George F. Will
WASHINGTON
With an asperity born of exasperation,
Justice Antonin Scalia once wrote, “If you want aspirations, you can
read the Declaration of Independence,” but “there is no such
philosophizing in our Constitution,” which is “a practical and pragmatic
charter of government.”
Scalia was wrong, and much depends on Neil
Gorsuch not resembling Scalia in this regard. Gorsuch can endorse
Scalia's originalism without embracing Scalia's misunderstanding of
this: There is no philosophizing in the Constitution — until the
Founders' philosophy is infused into it by construing the document as a
charter of government for a nation that is, in Lincoln's formulation,
dedicated to a proposition that Scalia implicitly disparaged as
impractical and unpragmatic.
The proposition is that all persons are
created equal in their possession of natural rights, to “secure” which —
the Declaration's word — the government is instituted. In Lincoln's
formulation, the Constitution is the “frame of silver” for the “apple of
gold” that is the Declaration. Silver is valuable and frames are
important, but gold is more precious and frames derive their importance
from what they frame.
The drama of American democracy derives
from the tension between the natural rights of the individual and the
constructed right of the community to make such laws as the majority
desires. Natural rights are affirmed by the Declaration; majority rule,
circumscribed and modulated, is constructed by the Constitution and a
properly engaged judiciary is duty-bound to declare majority acts
invalid when they abridge natural rights.
The Ninth Amendment says: “The enumeration
in the Constitution, of certain rights, shall not be construed to deny
or disparage others retained by the people.” If you believe, as Robert
Bork did, that this amendment is a meaningless “inkblot,” you must
believe that the Framers were slapdash draftsmen about this, and only
this, provision. Scalia believed that “the whole theory of democracy ...

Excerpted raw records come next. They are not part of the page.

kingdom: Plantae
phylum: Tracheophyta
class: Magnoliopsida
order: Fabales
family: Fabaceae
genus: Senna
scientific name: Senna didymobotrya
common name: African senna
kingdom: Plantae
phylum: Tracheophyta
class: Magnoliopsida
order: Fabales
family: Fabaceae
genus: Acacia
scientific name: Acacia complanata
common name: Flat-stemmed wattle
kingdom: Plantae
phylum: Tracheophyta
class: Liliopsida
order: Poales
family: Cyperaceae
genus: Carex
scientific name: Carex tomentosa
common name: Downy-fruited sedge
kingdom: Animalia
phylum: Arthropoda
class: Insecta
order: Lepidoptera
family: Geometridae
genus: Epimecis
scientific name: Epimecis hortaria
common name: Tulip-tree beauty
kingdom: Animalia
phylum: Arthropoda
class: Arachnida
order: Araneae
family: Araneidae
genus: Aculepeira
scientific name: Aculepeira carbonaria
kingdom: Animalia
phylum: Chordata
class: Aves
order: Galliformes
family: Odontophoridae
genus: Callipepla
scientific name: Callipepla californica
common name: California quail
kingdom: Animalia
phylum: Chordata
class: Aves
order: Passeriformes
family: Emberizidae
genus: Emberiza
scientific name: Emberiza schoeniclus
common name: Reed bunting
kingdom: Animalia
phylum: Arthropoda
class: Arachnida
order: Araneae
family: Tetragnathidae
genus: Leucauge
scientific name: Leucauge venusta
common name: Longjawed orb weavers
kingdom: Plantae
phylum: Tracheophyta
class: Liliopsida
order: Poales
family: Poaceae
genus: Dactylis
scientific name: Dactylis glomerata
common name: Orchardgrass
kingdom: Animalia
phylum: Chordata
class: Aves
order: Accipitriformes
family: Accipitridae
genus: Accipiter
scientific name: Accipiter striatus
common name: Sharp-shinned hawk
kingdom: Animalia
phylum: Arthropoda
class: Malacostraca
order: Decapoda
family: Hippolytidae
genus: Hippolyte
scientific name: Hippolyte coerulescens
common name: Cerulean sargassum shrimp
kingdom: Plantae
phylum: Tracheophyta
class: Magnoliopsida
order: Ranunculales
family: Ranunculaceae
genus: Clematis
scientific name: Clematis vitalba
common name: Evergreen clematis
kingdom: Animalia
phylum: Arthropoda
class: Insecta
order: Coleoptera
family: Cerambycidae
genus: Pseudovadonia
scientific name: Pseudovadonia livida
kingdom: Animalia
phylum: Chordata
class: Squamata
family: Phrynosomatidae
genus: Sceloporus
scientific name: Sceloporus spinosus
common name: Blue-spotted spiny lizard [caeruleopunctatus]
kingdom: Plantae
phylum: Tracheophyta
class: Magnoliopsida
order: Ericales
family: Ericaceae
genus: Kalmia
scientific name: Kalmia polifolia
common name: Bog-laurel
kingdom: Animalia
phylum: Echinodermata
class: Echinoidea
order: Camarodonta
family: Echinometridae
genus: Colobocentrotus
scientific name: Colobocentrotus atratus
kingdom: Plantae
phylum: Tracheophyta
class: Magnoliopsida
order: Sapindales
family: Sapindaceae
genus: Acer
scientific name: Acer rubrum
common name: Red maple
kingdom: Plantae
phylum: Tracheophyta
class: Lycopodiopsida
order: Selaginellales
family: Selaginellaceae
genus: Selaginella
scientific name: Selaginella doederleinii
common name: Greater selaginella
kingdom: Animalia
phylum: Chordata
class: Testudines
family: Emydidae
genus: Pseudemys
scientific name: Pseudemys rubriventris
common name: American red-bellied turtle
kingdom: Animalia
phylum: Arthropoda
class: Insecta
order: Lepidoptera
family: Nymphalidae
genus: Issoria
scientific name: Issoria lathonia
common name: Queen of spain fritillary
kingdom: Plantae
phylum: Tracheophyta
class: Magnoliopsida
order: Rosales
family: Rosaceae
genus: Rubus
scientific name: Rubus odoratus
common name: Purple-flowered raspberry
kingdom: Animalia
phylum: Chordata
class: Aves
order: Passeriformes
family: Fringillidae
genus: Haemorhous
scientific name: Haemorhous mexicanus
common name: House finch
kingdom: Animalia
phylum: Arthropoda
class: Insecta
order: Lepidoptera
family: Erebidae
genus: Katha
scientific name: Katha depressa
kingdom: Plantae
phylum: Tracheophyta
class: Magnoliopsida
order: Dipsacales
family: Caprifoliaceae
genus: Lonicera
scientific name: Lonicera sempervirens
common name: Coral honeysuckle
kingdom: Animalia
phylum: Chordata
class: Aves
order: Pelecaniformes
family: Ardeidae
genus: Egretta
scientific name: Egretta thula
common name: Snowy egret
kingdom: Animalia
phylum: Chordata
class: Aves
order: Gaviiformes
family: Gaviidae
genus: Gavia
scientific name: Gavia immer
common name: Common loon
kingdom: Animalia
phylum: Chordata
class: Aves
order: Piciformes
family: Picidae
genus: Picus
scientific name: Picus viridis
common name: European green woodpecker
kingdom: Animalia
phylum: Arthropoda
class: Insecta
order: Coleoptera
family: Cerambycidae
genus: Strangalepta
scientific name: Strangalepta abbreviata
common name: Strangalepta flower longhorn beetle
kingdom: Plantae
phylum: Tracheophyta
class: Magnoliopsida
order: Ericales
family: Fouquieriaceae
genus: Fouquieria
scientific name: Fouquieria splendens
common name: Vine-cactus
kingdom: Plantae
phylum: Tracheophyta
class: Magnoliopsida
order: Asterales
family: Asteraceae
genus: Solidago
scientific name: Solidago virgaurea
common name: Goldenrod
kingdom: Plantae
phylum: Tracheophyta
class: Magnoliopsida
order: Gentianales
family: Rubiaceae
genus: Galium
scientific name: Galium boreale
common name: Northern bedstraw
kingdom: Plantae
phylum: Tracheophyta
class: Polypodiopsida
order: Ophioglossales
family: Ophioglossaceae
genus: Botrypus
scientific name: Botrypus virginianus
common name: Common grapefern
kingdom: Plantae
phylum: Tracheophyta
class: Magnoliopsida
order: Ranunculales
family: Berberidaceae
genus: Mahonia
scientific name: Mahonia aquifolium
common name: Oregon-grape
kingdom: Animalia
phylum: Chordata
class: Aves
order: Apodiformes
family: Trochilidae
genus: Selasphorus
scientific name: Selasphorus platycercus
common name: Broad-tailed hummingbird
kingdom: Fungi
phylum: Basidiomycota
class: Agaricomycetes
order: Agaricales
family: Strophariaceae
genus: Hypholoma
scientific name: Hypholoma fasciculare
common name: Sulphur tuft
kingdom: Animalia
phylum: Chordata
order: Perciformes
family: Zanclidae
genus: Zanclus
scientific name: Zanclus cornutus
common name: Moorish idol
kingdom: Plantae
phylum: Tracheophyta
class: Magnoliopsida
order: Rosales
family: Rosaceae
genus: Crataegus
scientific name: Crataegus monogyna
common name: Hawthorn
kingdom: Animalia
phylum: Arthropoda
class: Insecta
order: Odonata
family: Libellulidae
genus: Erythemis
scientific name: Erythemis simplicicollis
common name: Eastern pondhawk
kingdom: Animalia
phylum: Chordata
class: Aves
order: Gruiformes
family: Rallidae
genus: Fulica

is that the majority rules. ... You protect minorities only because the
majority determines that there are certain minority positions that
deserve protection. ... The minority loses, except to the extent that
the majority, in its document of government, has agreed to accord the
minority rights.”
What is interesting begins with the
institutional and cultural measures necessary to increase the likelihood
that majorities will be reasonable and respectful of the natural rights
of those in the minority. It is the judiciary's job to construe the
“document of government” — the frame of silver — in the light cast by
the apple of gold.
With the Declaration, Americans ceased
claiming the rights of aggrieved Englishmen and began asserting rights
that are universal because they are natural, meaning necessary for the
flourishing of human nature. The Constitutional Convention met in the
room where the Declaration was debated and endorsed, and the
Constitution implements what the Declaration initiated. Gorsuch will
occupy much of the jurisprudential space Scalia so admirably did. But
having earned a doctorate in philosophy and jurisprudence at Oxford
studying under John Finnis, author of the book “Natural Law and Natural
Rights,” perhaps Gorsuch will effect a philosophic correction.